Help Me Help My Mom

Options
frankie23
frankie23 Member Posts: 1
Ok here's the thing. This is my mothers second Reoccurrence with breast cancer. I don't know how bad it will become because she is determined to keep me in the dark.
Recently she started chemo and lost her hair again this causing her to be extremely depressed. She said that she's terribly afraid about her financial status.
I can't stand to watch my mother feel this way.I was wondering if I can possibly create a fundrasier and donate the money to my mom. If anyone has done this before or maybe you have some ideas please share them with me. I'm out on a limb all alone and I want to help so BADLY!!!
I appreciate your time in reading this.

Comments

  • KariLynn
    KariLynn Member Posts: 1,079
    edited August 2006

    You can do a fundraiser but I would suggest having your mom work with the social workers at the hospital or talking to the local American Cancer Society. They have programs to help patients who qualify.

  • jgrjunque
    jgrjunque Member Posts: 47
    edited August 2006
    Remember as well that a fundraiser is public, and your Mom may not want to be out front so much with this.

    I know, I really do know, what it's like to want so badly to help and not to have anything I could easily do. But I sure learned, on this side of the needing-help equation, that just being there for your Mother and letting her know you are there for her no matter what is really a lot more than you might think.

    Best of luck to you both.
  • pumpkin05
    pumpkin05 Member Posts: 28
    edited August 2006
    I agree with jgr...a fundraiser might be a little too public for your mom's taste.

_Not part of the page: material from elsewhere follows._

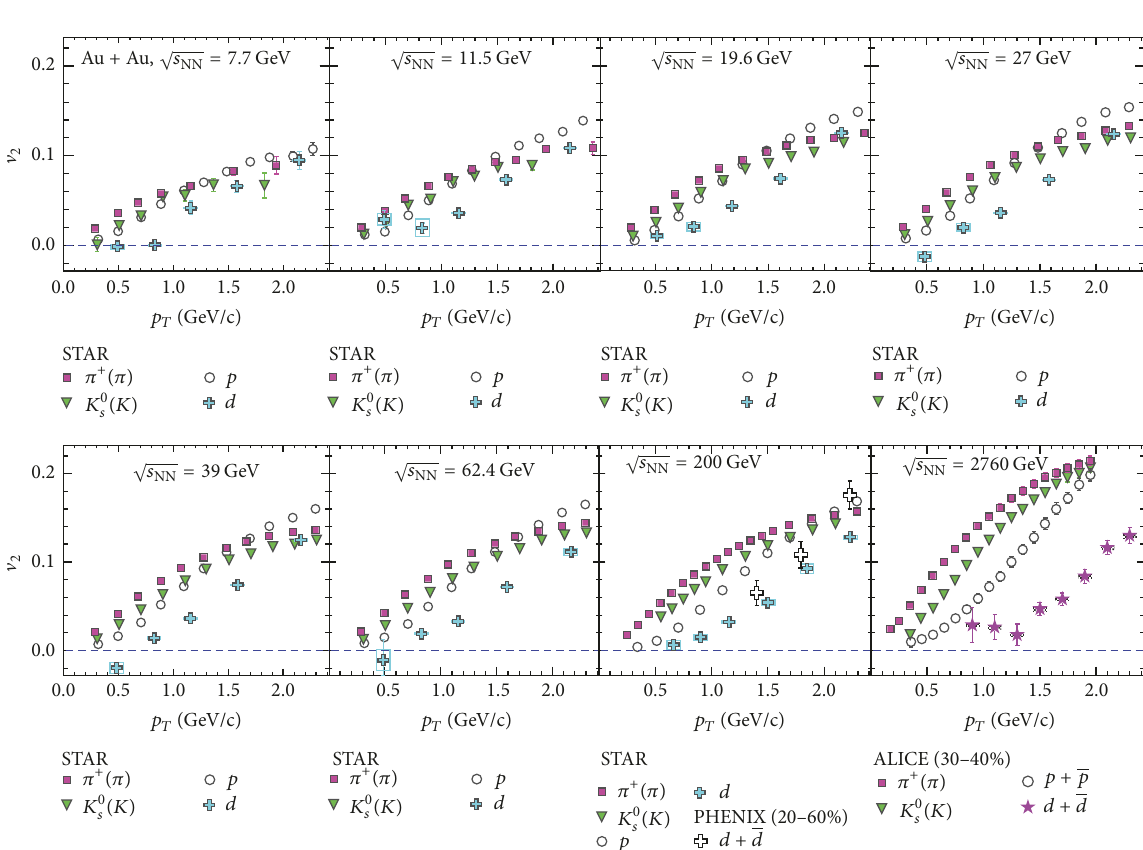
Figure 2: Midrapidity V 2 (𝑝 𝑇 ) for 𝜋 + (squares), 𝐾 0 𝑠 ( 𝐾 in Pb + Pb) (triangles), 𝑝 (open circles), and 𝑑 (crosses) in 0–80%, 20–60%, and 30–40% centrality from STAR, PHENIX, and ALICE,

    I can understand what you're going through, though...my mom has recently been diagnosed, and she seems very sad and lost, and she seems like she really doesn't even want to talk to me these days. It's weird, because we've always been close. It hurts that she doesn't seem to want to share much with me. I have to tell myself that right now she's overwhelmed and stressed, and soon she'll come around. It still hurts, though.

    I've heard that the Komen Foundation does some financial assistance of some sort. I'm researching this sort of thing for my own mom; she has no insurance and is very stressed over her finances.

    Just wanted you to know you're not alone. Just be patient...your mom is dealing with a lot right now. Give her time, and just let her know that if she ever needs you, you're always there for her no matter what.
  • pumpkin05
    pumpkin05 Member Posts: 28
    edited August 2006
    Mymothermyhero,

    Just been wondering....how are you and your mom doing?? Hope things are going okay.
  • normie45
    normie45 Member Posts: 11
    edited August 2006
    Mymothermyhero and pumpkin05

    I can totally identify with both of you. My mum is having to pay for private treatment I know she can't afford. Her first call to tell me about the cancer was to say that she wouldn't be calling me as much in the future. I know she doesn't want to call me when she is down, oh I wish she would but that's mum's for you! Even at their lowest, they still have that maternal instinct to protect. It does feel like being shut out but you have to consider the strength it has taken them to reach their decision, and that has to be respected. If it helps at all, try putting yourself in their situation. I know I would try to portray a positive attitude to my children to protect them.

    I'm sorry MMMH, I don't know much about fundraiser, or what charities support what you need, but will try to find out for you.